[SET TASK]:
Reproduce the routing passage word for word, from "In step 1135, a" up to and including "1117 (step 1136c).".

[EXTRACTED TEXT]:
*-*-*

In step 1135, a breakthrough occurs, in that node 1116 determines that it knows a route to 1118. Node 1116 sends a route response which closes transaction number 1168 to node 1114 (step 1135b), while node 1111, which does not know a route to node 1118, sends a route request to its neighbor, node 1113 (step 1135a). In step 1136, node 1113, which does know a route to node 1118, sends a route response which closes transaction number 1170 to node 1111 (step 1136a). Node 1114, which has learned from the response in step 1135b a route to node 1118 via node 1116, sends route responses which close transactions 1164 and 1165 to both 1112 (step 1136b) and 1117 (step 1136c).

In step 1137, the responses continue: node 1112 has now learned a route to 1118 (via nodes 1114 and 1116), so node 1112 sends a route response which closes transaction number 1161 to node 1115 (step 1137a). Node 1117 has now learned a route to node 1118 (via nodes 1114 and 1116), so node 1117 sends a route response which closes transaction number 1162 to node 1115 (step 1137b). Node 1111 has now learned a route to node 1118 (via node 1113), so node 1111 sends a route response which closes transaction number 1169 to node 1114. At this stage, node 1115 has been informed of two routes to the destination node 1118, so node 1115 may now opt to transmit its packet on one route or both (not shown in FIG. 11), or node 1115 may delay transmission while waiting for further route responses. This decision may be governed, by a supervisory timer determining when the packet is transmitted, by taking into account the allowable latency for the packet, by considering the quality of the available routes, and so on.

In step 1138, node 1114 has learned an additional route to node 1118 via nodes 1111 and 1113, so node 1114 may send a route response to 1117 (step 1138a). Since node 1114 previously sent a route response to node 1117 in step 1136c, node 1114 may determine that a second route response is unwarranted (e.g., because the new route via nodes 1111 and 1113 contains more hops than, or is otherwise inferior to, the previously indicated route via 1116) and omit sending the additional route response (shown in dashed line). If node 1114 sends a route response in step 1138, node 1117 learns an additional route to node 1118 (1117→1114→1111→1113→1118), and in step 1139, node 1117 may send a route response to node 1116. If node 1117 sends a route response to node 1115 in step 1139, node 1115 learns an additional route to node 1118 (1115→1117→1114→1111→1113→1118). As discussed previously, node 1117 may determine whether to send (an additional copy of) the packet on this new route (not shown in FIG. 11). This determination may be governed by the reliability and/or latency requirements of an underlying service for the packet, for example.

*-*-*

[RAW DATA]:
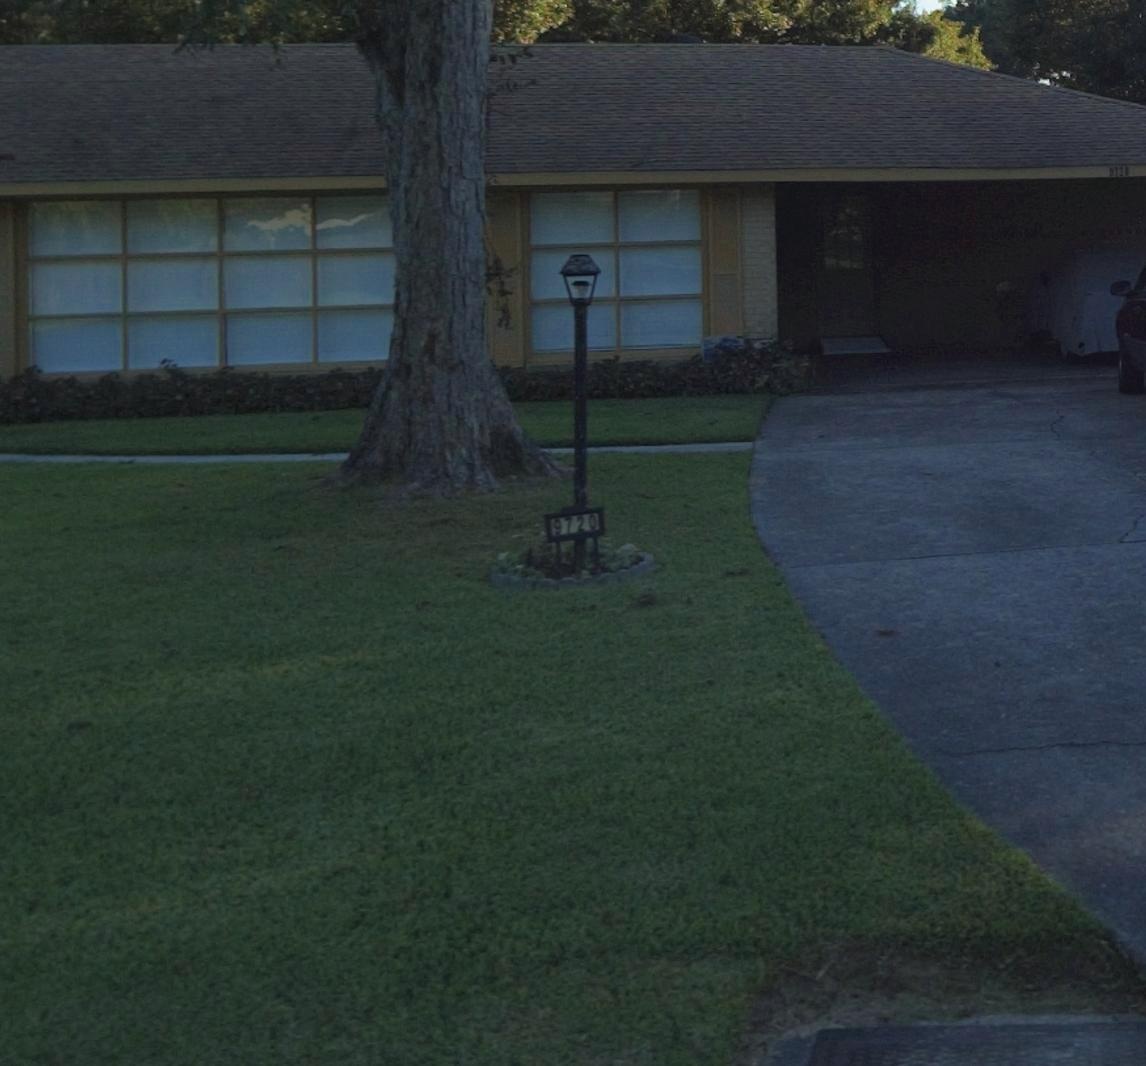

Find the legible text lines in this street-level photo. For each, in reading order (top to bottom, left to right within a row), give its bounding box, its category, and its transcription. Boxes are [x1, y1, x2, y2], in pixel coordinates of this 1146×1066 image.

*-*-*

[EXERCISE OUTPUT]:
In step 1135, a breakthrough occurs, in that node 1116 determines that it knows a route to 1118. Node 1116 sends a route response which closes transaction number 1168 to node 1114 (step 1135b), while node 1111, which does not know a route to node 1118, sends a route request to its neighbor, node 1113 (step 1135a). In step 1136, node 1113, which does know a route to node 1118, sends a route response which closes transaction number 1170 to node 1111 (step 1136a). Node 1114, which has learned from the response in step 1135b a route to node 1118 via node 1116, sends route responses which close transactions 1164 and 1165 to both 1112 (step 1136b) and 1117 (step 1136c).